Allí aparece en escena, los problemas jurídicos y disciplinarios contra Edwin Besaile, con actuaciones administrativas que nada tenían que ver con el puente de Valencia.

Paralelamente comenzaron las gestiones para conseguir la aprobación del Órgano Colegiado de Administración y Decisión PAZ (OCAD-PAZ), de $7.600 mil millones para la construcción de los accesos del puente.

El hecho se da y llega el cuarto contrato en febrero de 2019.

Le correspondió adjudicarlo a Sandra Devia Ruíz, una mujer del interior del país que terminó gobernando a Córdoba ante la suspensión reiterada y luego destitución por asuntos disciplinarios del titular Edwin Besaile.

Desde entonces comenzaron a ponerle fechas de terminación final de la obra, se anunció para septiembre, luego para octubre, metieron a noviembre y luego dijeron que antes que concluyera la vigencia 2019 estaba listo, pero no fue así.

Solo hasta hace pocos días se hicieron las exigentes pruebas de carga y estas pasaron sin problemas.

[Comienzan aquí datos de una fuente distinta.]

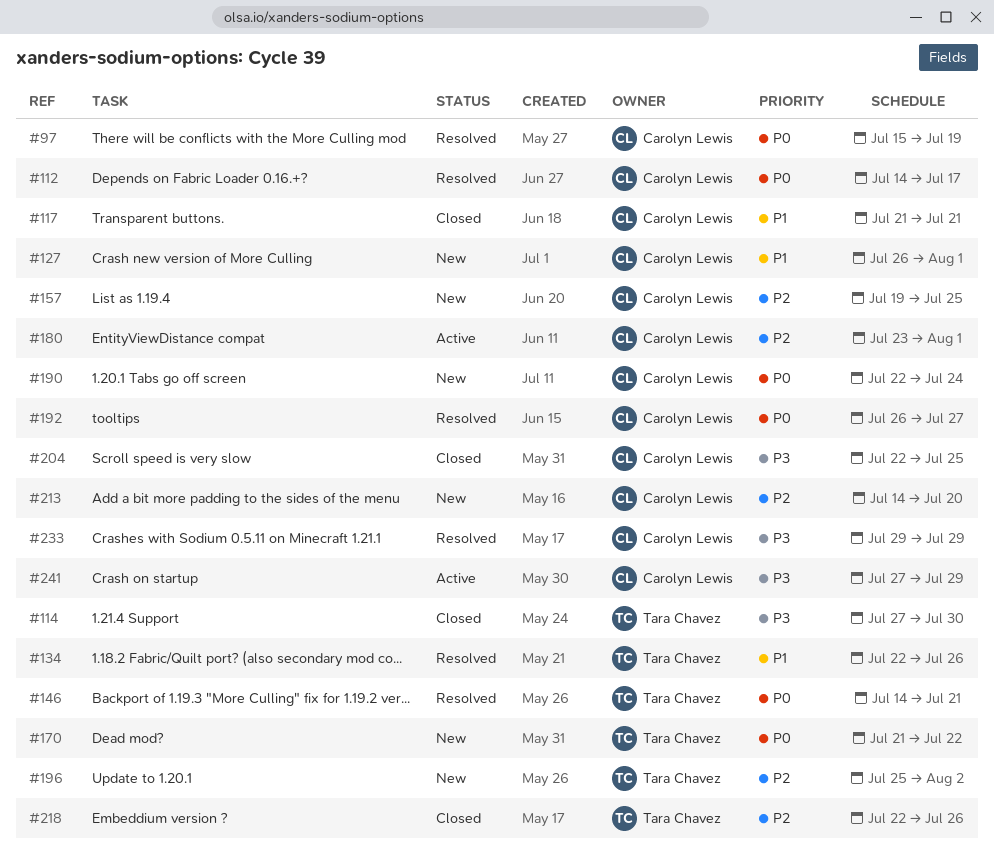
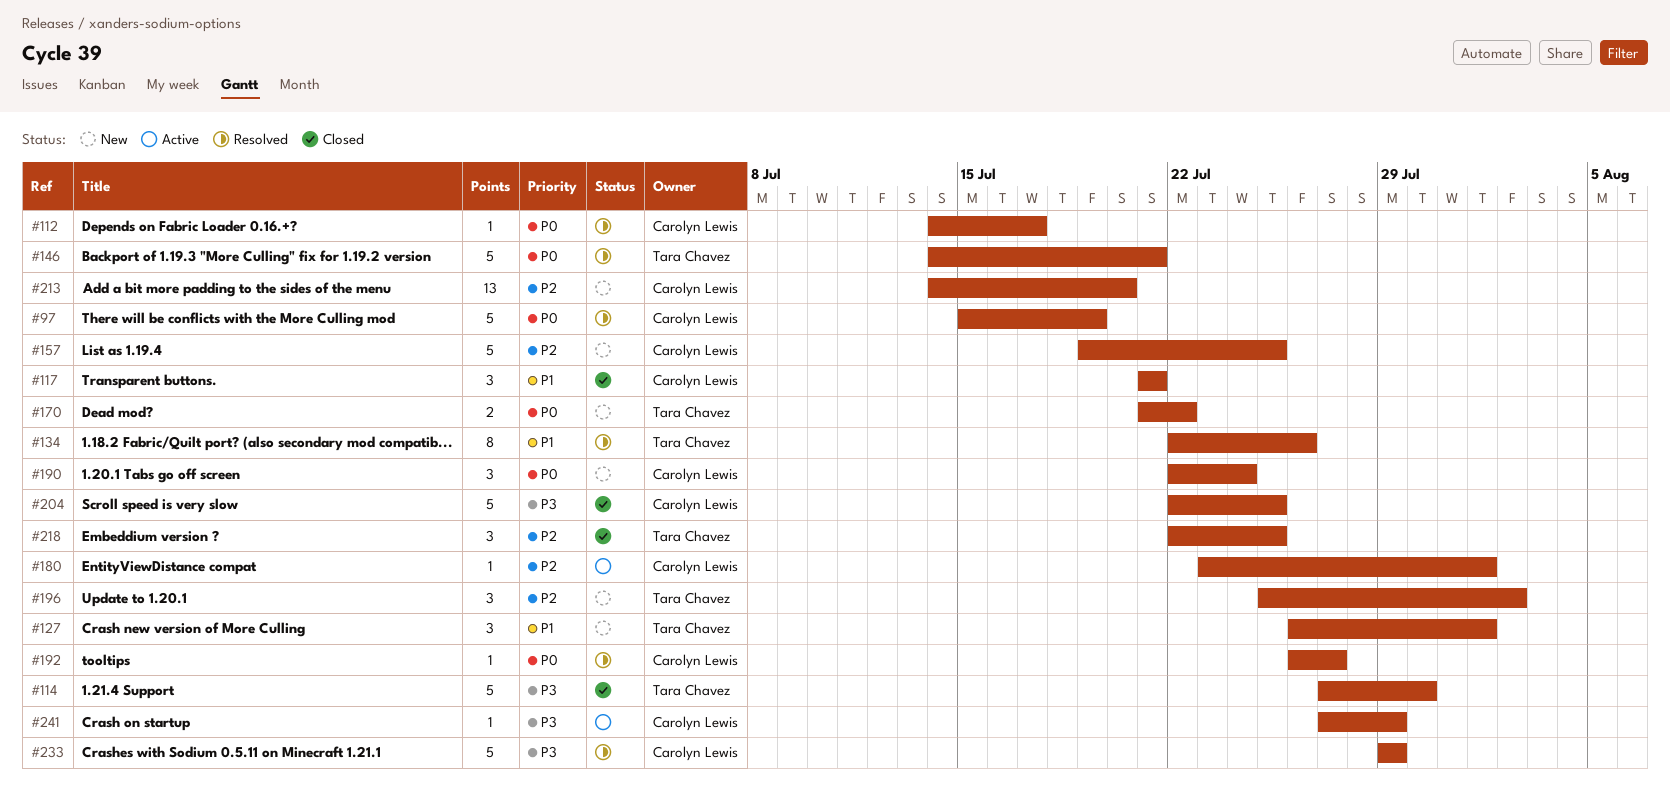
#127, owner: Carolyn Lewis -> Tara Chavez
#218, due: Jul 26 -> Jul 25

Así termina la construcción de un puente sobre el río Sinú que paso por las gobernaciones de Marta Sáenz y la presidencia de Álvaro Uribe, Alejandro Lyons y Edwin Besaile (Sandra Devia) con las presidencias de Juan Manuel Santos I y II, y algo de Duque, y concluye en la administración departamental de Orlando Benítez y la presidencia del uribista Iván Duque.

La Contraloría General de la República determinó, con base en un requerimiento del entonces diputado, hoy gobernador, Orlando Benítez, que había un presunto detrimento patrimonial de $6.155 millones, de los que nadie sabe a dónde fueron a parar.

Orlando David Benítez Mora, el único político en ejercicio que la hacía seguimiento a la obra y que se atrevió a denunciar y hacer debates desde la Duma, cuando estuvo allí, es hoy el encargado de cortar la cinta de la obra de infraestructura más importante que tiene su municipio en los últimos tiempos, el puente sobre el río Sinú, una novela como la sonada Elif, larga, pero llegó a su fin.